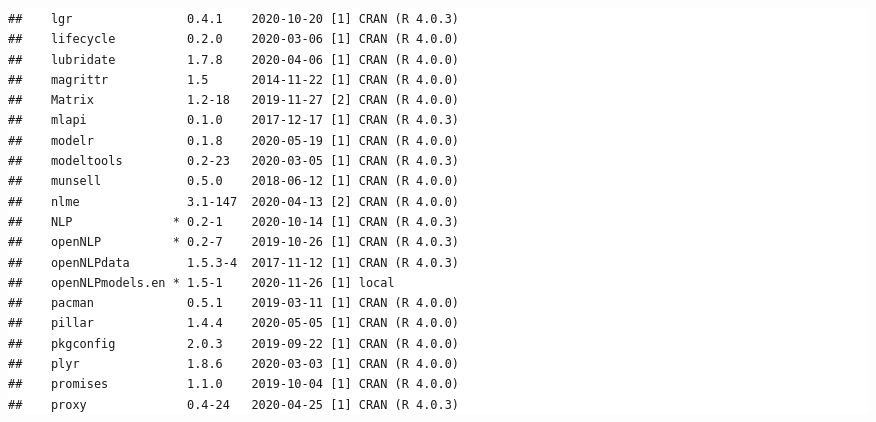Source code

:     ##    lgr                0.4.1    2020-10-20 [1] CRAN (R 4.0.3)
    ##    lifecycle          0.2.0    2020-03-06 [1] CRAN (R 4.0.0)
    ##    lubridate          1.7.8    2020-04-06 [1] CRAN (R 4.0.0)
    ##    magrittr           1.5      2014-11-22 [1] CRAN (R 4.0.0)
    ##    Matrix             1.2-18   2019-11-27 [2] CRAN (R 4.0.0)
    ##    mlapi              0.1.0    2017-12-17 [1] CRAN (R 4.0.3)
    ##    modelr             0.1.8    2020-05-19 [1] CRAN (R 4.0.0)
    ##    modeltools         0.2-23   2020-03-05 [1] CRAN (R 4.0.3)
    ##    munsell            0.5.0    2018-06-12 [1] CRAN (R 4.0.0)
    ##    nlme               3.1-147  2020-04-13 [2] CRAN (R 4.0.0)
    ##    NLP              * 0.2-1    2020-10-14 [1] CRAN (R 4.0.3)
    ##    openNLP          * 0.2-7    2019-10-26 [1] CRAN (R 4.0.3)
    ##    openNLPdata        1.5.3-4  2017-11-12 [1] CRAN (R 4.0.3)
    ##    openNLPmodels.en * 1.5-1    2020-11-26 [1] local         
    ##    pacman             0.5.1    2019-03-11 [1] CRAN (R 4.0.0)
    ##    pillar             1.4.4    2020-05-05 [1] CRAN (R 4.0.0)
    ##    pkgconfig          2.0.3    2019-09-22 [1] CRAN (R 4.0.0)
    ##    plyr               1.8.6    2020-03-03 [1] CRAN (R 4.0.0)
    ##    promises           1.1.0    2019-10-04 [1] CRAN (R 4.0.0)
    ##    proxy              0.4-24   2020-04-25 [1] CRAN (R 4.0.3)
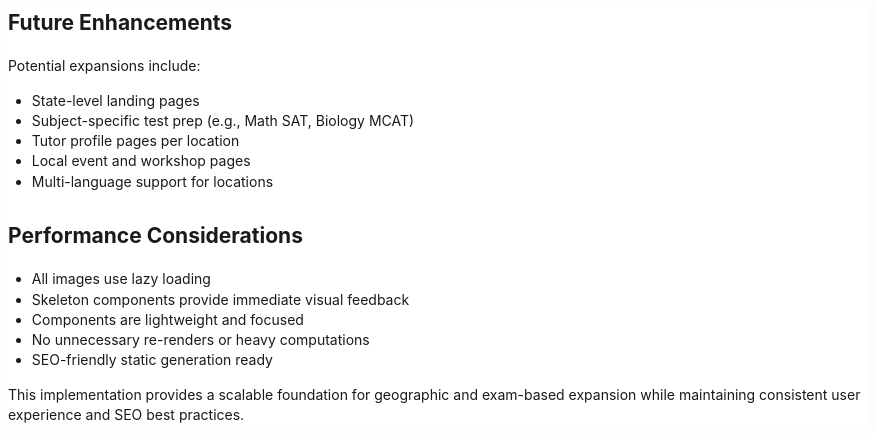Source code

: ## Future Enhancements

Potential expansions include:
- State-level landing pages
- Subject-specific test prep (e.g., Math SAT, Biology MCAT)
- Tutor profile pages per location
- Local event and workshop pages
- Multi-language support for locations

## Performance Considerations

- All images use lazy loading
- Skeleton components provide immediate visual feedback
- Components are lightweight and focused
- No unnecessary re-renders or heavy computations
- SEO-friendly static generation ready

This implementation provides a scalable foundation for geographic and exam-based expansion while maintaining consistent user experience and SEO best practices.
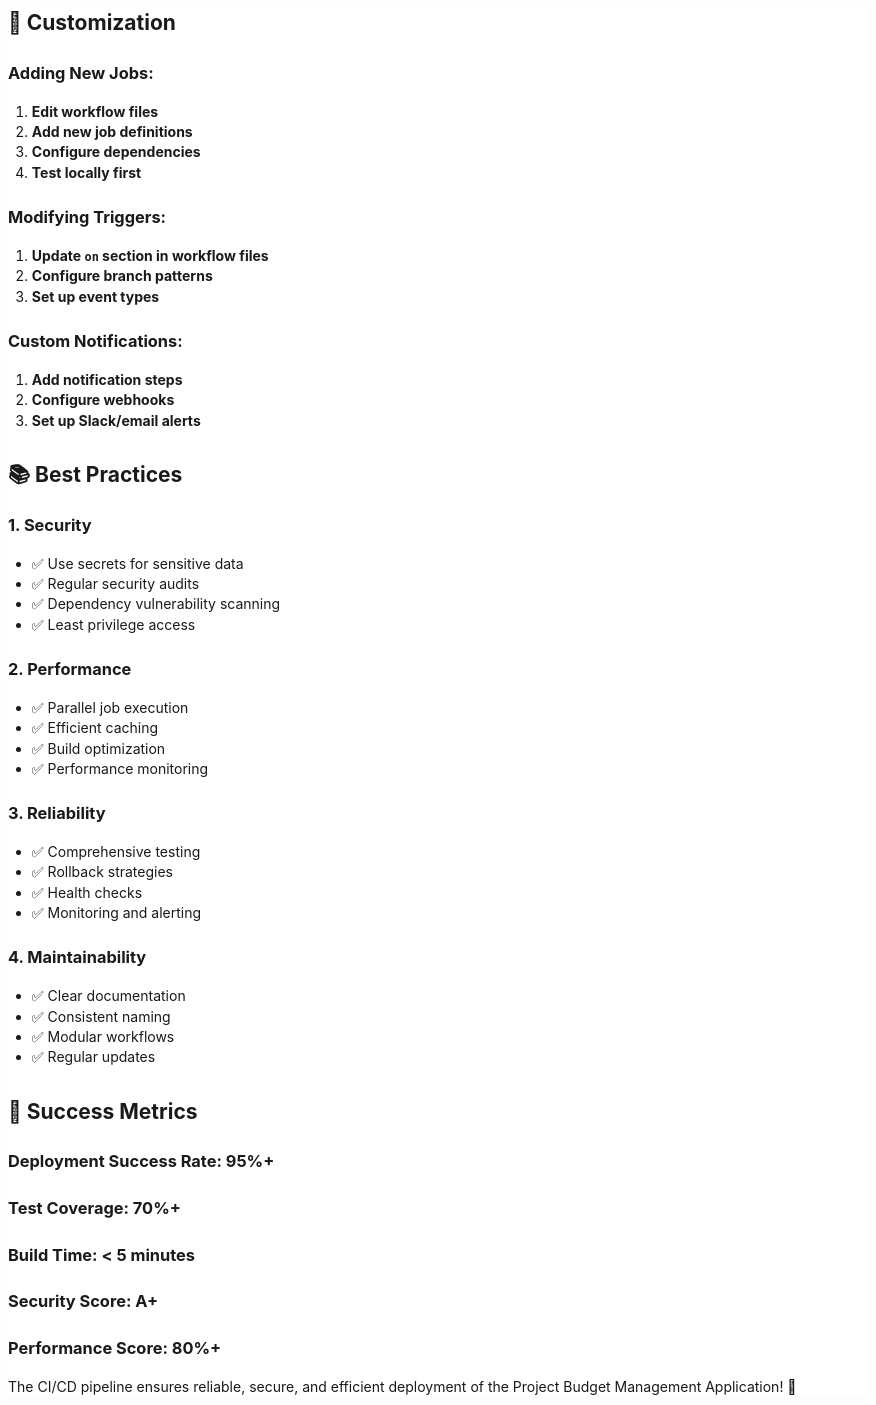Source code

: ## 🔧 Customization

### Adding New Jobs:
1. **Edit workflow files**
2. **Add new job definitions**
3. **Configure dependencies**
4. **Test locally first**

### Modifying Triggers:
1. **Update `on` section in workflow files**
2. **Configure branch patterns**
3. **Set up event types**

### Custom Notifications:
1. **Add notification steps**
2. **Configure webhooks**
3. **Set up Slack/email alerts**

## 📚 Best Practices

### 1. Security
- ✅ Use secrets for sensitive data
- ✅ Regular security audits
- ✅ Dependency vulnerability scanning
- ✅ Least privilege access

### 2. Performance
- ✅ Parallel job execution
- ✅ Efficient caching
- ✅ Build optimization
- ✅ Performance monitoring

### 3. Reliability
- ✅ Comprehensive testing
- ✅ Rollback strategies
- ✅ Health checks
- ✅ Monitoring and alerting

### 4. Maintainability
- ✅ Clear documentation
- ✅ Consistent naming
- ✅ Modular workflows
- ✅ Regular updates

## 🎯 Success Metrics

### Deployment Success Rate: 95%+
### Test Coverage: 70%+
### Build Time: < 5 minutes
### Security Score: A+
### Performance Score: 80%+

The CI/CD pipeline ensures reliable, secure, and efficient deployment of the Project Budget Management Application! 🚀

- - - - - - -

▸ Work request: Beginning with the first line of the material above, please output each line exactly through the line that contains "- All images use lazy loading", and only those, leaving out pictures.

▸ Your solution:
Source code

:     ##    lgr                0.4.1    2020-10-20 [1] CRAN (R 4.0.3)
    ##    lifecycle          0.2.0    2020-03-06 [1] CRAN (R 4.0.0)
    ##    lubridate          1.7.8    2020-04-06 [1] CRAN (R 4.0.0)
    ##    magrittr           1.5      2014-11-22 [1] CRAN (R 4.0.0)
    ##    Matrix             1.2-18   2019-11-27 [2] CRAN (R 4.0.0)
    ##    mlapi              0.1.0    2017-12-17 [1] CRAN (R 4.0.3)
    ##    modelr             0.1.8    2020-05-19 [1] CRAN (R 4.0.0)
    ##    modeltools         0.2-23   2020-03-05 [1] CRAN (R 4.0.3)
    ##    munsell            0.5.0    2018-06-12 [1] CRAN (R 4.0.0)
    ##    nlme               3.1-147  2020-04-13 [2] CRAN (R 4.0.0)
    ##    NLP              * 0.2-1    2020-10-14 [1] CRAN (R 4.0.3)
    ##    openNLP          * 0.2-7    2019-10-26 [1] CRAN (R 4.0.3)
    ##    openNLPdata        1.5.3-4  2017-11-12 [1] CRAN (R 4.0.3)
    ##    openNLPmodels.en * 1.5-1    2020-11-26 [1] local         
    ##    pacman             0.5.1    2019-03-11 [1] CRAN (R 4.0.0)
    ##    pillar             1.4.4    2020-05-05 [1] CRAN (R 4.0.0)
    ##    pkgconfig          2.0.3    2019-09-22 [1] CRAN (R 4.0.0)
    ##    plyr               1.8.6    2020-03-03 [1] CRAN (R 4.0.0)
    ##    promises           1.1.0    2019-10-04 [1] CRAN (R 4.0.0)
    ##    proxy              0.4-24   2020-04-25 [1] CRAN (R 4.0.3)
Source code

: ## Future Enhancements

Potential expansions include:
- State-level landing pages
- Subject-specific test prep (e.g., Math SAT, Biology MCAT)
- Tutor profile pages per location
- Local event and workshop pages
- Multi-language support for locations

## Performance Considerations

- All images use lazy loading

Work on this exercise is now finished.